“Clube da Luta” deve ser visto duas vezes (pelo menos)
David Fincher chegou ao cinema após se especializar em videoclipes. Começou com “Alien3” (1992) e destacou-se em filmes que o colocaram como um dos grandes diretores contemporâneos. Por exemplo, “Seven: Os Sete Crimes Capitais” (1995), “Vidas em Jogo” (1997), “O Quarto do Pânico” (2002), “Zodíaco” (2007), “Garota Exemplar” (2014) e, claro, este “Clube da Luta”.
A linguagem ágil da predecessora carreira musical de Fincher continua evidente, desde os créditos, embalando uma trilha sonora moderna e pulsante. No início, numa aparente antecipação do que está por vir, a câmera percorre o caminho entre o narrador e a bomba prestes a detonar. Esse mesmo recurso será posteriormente usado para explicar como o apartamento dele pode ter explodido. Também a justaposição de imagens ilustra a visão antissistema do personagem de Edward Norton. O materialismo ao qual ele se viciou recebe uma ilustração clara no filme, ao mobiliar seu apartamento como um catálogo de loja de móveis, inclusive com os nomes dos itens. A intenção não é retratar a realidade, mas mostra-la como uma paródia.
Violência da alienação
Tal como em “Laranja Mecânica” (1971), de Stanley Kubrick, há muita violência na tela. Porém, mostrada com estilismo exagerado, justamente para que se afaste do realismo, para assim evidenciar a posição crítica em relação a ela. As cenas violentas não estão nos filmes para incitar atos do tipo, apesar de ambos terem sofrido críticas nesse sentido. Aqui, o alvo é o materialismo e a vida sem objetivo restrita à carreira profissional. Assim, a violência e a anarquia resultam como efeito funesto dessa alienação.

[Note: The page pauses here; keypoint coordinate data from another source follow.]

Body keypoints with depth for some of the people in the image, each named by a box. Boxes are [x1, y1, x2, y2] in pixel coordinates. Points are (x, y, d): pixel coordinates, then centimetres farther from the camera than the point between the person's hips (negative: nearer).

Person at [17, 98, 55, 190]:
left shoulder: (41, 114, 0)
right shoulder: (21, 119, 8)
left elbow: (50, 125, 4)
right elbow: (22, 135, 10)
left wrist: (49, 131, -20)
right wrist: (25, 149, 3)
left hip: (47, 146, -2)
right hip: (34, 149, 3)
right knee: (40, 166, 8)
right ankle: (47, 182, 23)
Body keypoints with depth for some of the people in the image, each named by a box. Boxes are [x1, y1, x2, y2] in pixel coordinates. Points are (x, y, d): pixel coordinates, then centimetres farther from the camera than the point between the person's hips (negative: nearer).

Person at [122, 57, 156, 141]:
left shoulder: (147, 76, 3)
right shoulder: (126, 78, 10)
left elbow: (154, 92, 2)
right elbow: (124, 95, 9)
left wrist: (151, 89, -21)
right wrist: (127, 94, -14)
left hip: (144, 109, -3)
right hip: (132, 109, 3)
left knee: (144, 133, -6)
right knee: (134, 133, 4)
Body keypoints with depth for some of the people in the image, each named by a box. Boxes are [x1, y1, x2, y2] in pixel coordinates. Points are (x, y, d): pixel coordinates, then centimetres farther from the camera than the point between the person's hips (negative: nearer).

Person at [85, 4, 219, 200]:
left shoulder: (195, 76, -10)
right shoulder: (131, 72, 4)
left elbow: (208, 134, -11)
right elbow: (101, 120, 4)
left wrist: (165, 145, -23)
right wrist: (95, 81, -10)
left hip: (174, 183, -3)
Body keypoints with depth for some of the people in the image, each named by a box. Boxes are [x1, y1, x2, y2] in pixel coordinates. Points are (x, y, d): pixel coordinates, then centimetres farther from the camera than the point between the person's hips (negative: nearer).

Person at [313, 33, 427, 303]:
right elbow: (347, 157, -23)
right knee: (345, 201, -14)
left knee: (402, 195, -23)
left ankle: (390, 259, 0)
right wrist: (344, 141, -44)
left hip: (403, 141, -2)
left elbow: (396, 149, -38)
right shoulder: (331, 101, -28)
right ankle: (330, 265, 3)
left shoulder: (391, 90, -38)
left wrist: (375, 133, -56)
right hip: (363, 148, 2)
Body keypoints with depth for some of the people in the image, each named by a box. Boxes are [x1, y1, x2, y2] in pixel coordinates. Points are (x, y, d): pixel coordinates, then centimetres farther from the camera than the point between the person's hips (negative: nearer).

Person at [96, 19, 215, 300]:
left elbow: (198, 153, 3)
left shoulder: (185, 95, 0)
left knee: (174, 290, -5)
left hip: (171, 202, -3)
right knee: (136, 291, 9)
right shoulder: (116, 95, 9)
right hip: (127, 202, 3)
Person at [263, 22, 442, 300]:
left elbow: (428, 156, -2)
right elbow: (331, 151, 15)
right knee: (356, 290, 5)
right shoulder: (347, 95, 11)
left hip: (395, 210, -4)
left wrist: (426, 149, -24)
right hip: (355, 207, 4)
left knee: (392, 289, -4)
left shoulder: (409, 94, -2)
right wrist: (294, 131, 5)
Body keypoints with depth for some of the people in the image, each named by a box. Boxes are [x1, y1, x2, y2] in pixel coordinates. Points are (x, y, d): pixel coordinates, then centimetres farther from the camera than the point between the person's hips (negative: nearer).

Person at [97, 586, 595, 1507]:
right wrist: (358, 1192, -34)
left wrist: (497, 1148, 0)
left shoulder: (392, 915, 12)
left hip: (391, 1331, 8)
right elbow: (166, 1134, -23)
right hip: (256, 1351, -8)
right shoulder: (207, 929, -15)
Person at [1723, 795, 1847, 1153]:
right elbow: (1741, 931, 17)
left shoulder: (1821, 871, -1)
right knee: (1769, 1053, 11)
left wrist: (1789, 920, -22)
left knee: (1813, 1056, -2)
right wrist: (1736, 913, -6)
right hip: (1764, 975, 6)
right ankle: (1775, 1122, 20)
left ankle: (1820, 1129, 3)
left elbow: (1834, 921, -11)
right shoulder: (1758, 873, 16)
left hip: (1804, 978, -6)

A perda do senso de consequência leva à distopia que o protagonista almeja. O clube da luta do título exemplifica esse desvio de comportamento, onde as pessoas se agridem por prazer. Essa morbidez dialoga com aquela de “Crash – Estranhos Prazeres” (1996), de David Cronenberg, onde os personagens buscam o êxtase provocando acidentes automobilísticos. Há uma sequência em “Clube da Luta” que repete esse comportamento. Contudo, o clube é apenas o início, a anarquia vira movimento organizado e as coisas saem do controle.
Filme cult
“Clube da Luta” virou cult, principalmente por causa dos seus famosos bordões. O mais famoso deles é: “A primeira regra do clube da luta é: não fale sobre o clube da luta. A segunda regra do clube da luta é: não fale sobre o clube da luta”. Outro afirma: “Você não é seu emprego.”
Assim como “O Sexto Sentido” (1996), de M. Night Shyamalan, há uma revelação em “Clube da Luta” que altera a perspectiva de tudo o que foi assistido no filme até que o espectador a descubra. Por isso, ele deve ser visto pelo menos duas vezes, para checar se o filme faz sentido sob essa nova perspectiva. Funciona melhor no filme de Shyamalan, mas o filme de Fincher preserva seu forte impacto.
Ficha técnica:
Clube da Luta (Fight Club, 1999) EUA/Alemanha, 139 min. Dir: David Fincher. Rot: Jim Uhls. Elenco: Edward Norton, Brad Pitt, Meat Loaf, Helena Bonham Carter, Zach Grenier, Rachel Singer, Joel Bissonnette, Eion Bailey, Jared Leto, Peter Iacangelo.